The simulator works in real-time, using the OS' native high-performance timer. Each frame, the simulator calculates how much time has elapsed since the previous frame and then simulates that amount of time. Users can add smoke at chosen locations as well as define their own forces (see "Running the Simulator" below).

User-defined forces (shown in blue).

### CPU Simulator

The CPU simulator uses simple 2D arrays of floats to hold values in the velocity and density grids, user sources, and user forces. It isn't very interesting :).

To display the smoke, the simulator renders a quad for every cell, setting the color to a grayscale value proportional to the smoke density in the cell.

### GPU Simulator

The GPU simulator uses textures to hold the velocity and density grids, as well as user sources and forces and the results of several intermediate calculations.

The simulator uses 32-bit float textures as defined by the ARB_texture_float OpenGL extension. Vector and scalar grid values are stored in the textures' RGBA components; for example, the velocity and density fields are stored in a single texture: R -> velocityx, G -> velocityy, B -> velocityz, and A -> density.

Calculations are performed using fragment shaders. Current grid values and intermediate results are specified as input textures to the shader, and the EXT_framebuffer_object extension is used to allow the shader to render to an output texture. This texture is then fed into the next phase of the simulation.

Here is a diagram of the render path for the GPU simulation:

To get user input, the GPU simulator also has simple 2D arrays of floats that it uses to store user sources and user forces, just like the CPU simulator. At the beginning of each frame, the GPU simulator uses glTexImage2D() to turn the 2D arrays of floats into a texture that the shaders can use.

For display, the GPU simulator renders a single quad to the screen and uses yet another fragment shader to render the smoke color in proportion to the density in each cell.

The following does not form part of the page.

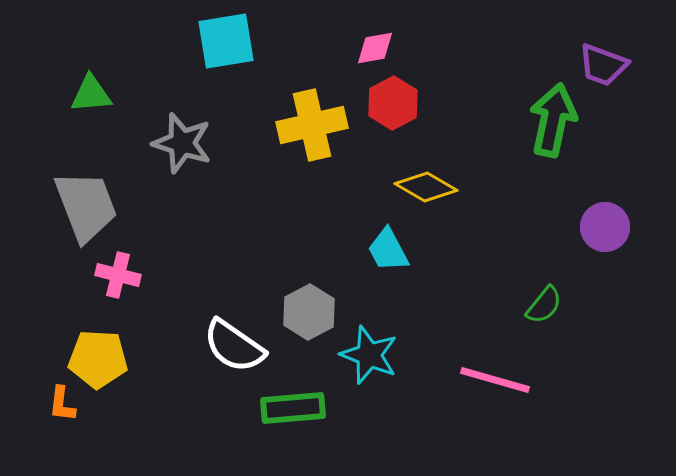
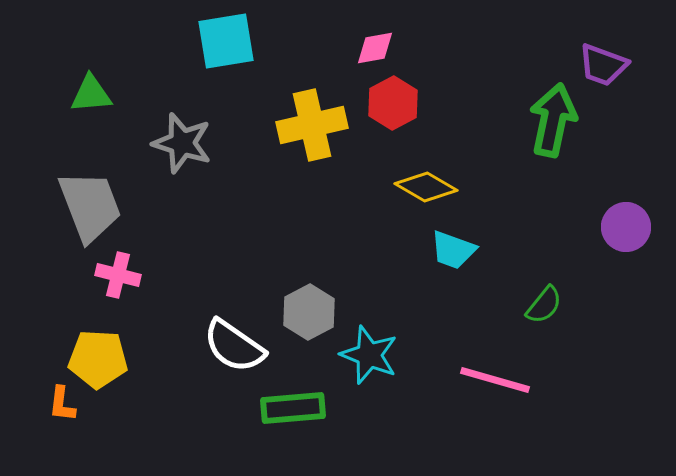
gray trapezoid: moved 4 px right
purple circle: moved 21 px right
cyan trapezoid: moved 65 px right; rotated 42 degrees counterclockwise
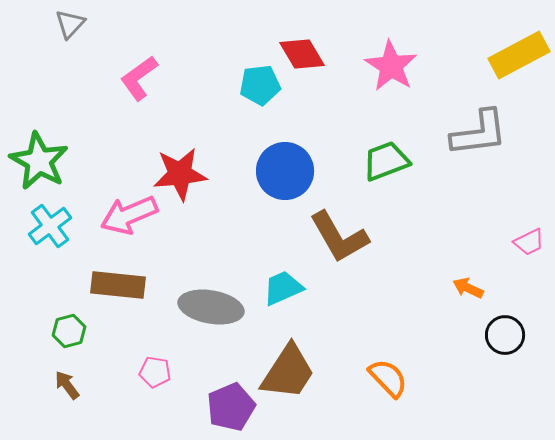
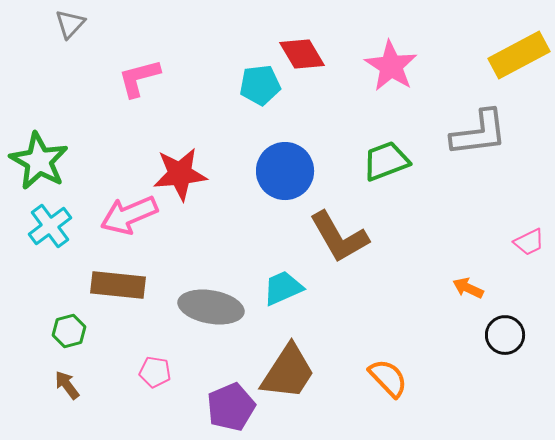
pink L-shape: rotated 21 degrees clockwise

Since the fragment shaders are just plaintext files, you can play around with them too. They are in the shaders/ subfolder. Try tweaking some of the constants and see what happens!

### Running the Simulator

#### Usage

`smokeSim [-s] [res]`
• -s: forces software mode; if not present, GPU will be used if available
• res: chooses resolution of the grid; must be an integer > 0

#### Controls

• ESC/Q - quit
• SPACE - toggle pause
• T - step the simulation by 0.1 seconds
• V - toggle rendering of velocity vectors
• C - toggle rendering of cell centers
• R - reset the simulation state, not including user forces
• F - toggle rendering of user forces
• S - toggle rendering of velocity vectors to scale (bigger vectors indicate higher velocities)
• D - toggle diffusion
• P - toggle projection
• click and hold LMB - add smoke
• click and drag RMB - add user force

#### Status Information

• FPS - frames per second
• Mouse pos - the cell coordinates of the mouse cursor; (0, 0) is the bottom-left corner
• Mode - indicates whether [D]iffusion, [A]dvection, and [P]rojection are enabled

#### Known Issues

• If you right-click on the simulation area without dragging, you will create a singular force and will no longer be able to add smoke to the simulation. To fix this, simply press SHIFT + R to reset the forces.
• There is no way to remove user-defined forces one-by-one. To remove a force, you have to remove all of them with SHIFT + R.

## References

• Visual Simulation of Smoke. Ronald Fedkiw, Jos Stam, and Henrik-Wann Jensenz. 2001.
• Real-Time Fluid Dynamics for Games. Jos Stam. 2003.
• Stable Fluids. Jos Stam. 1999.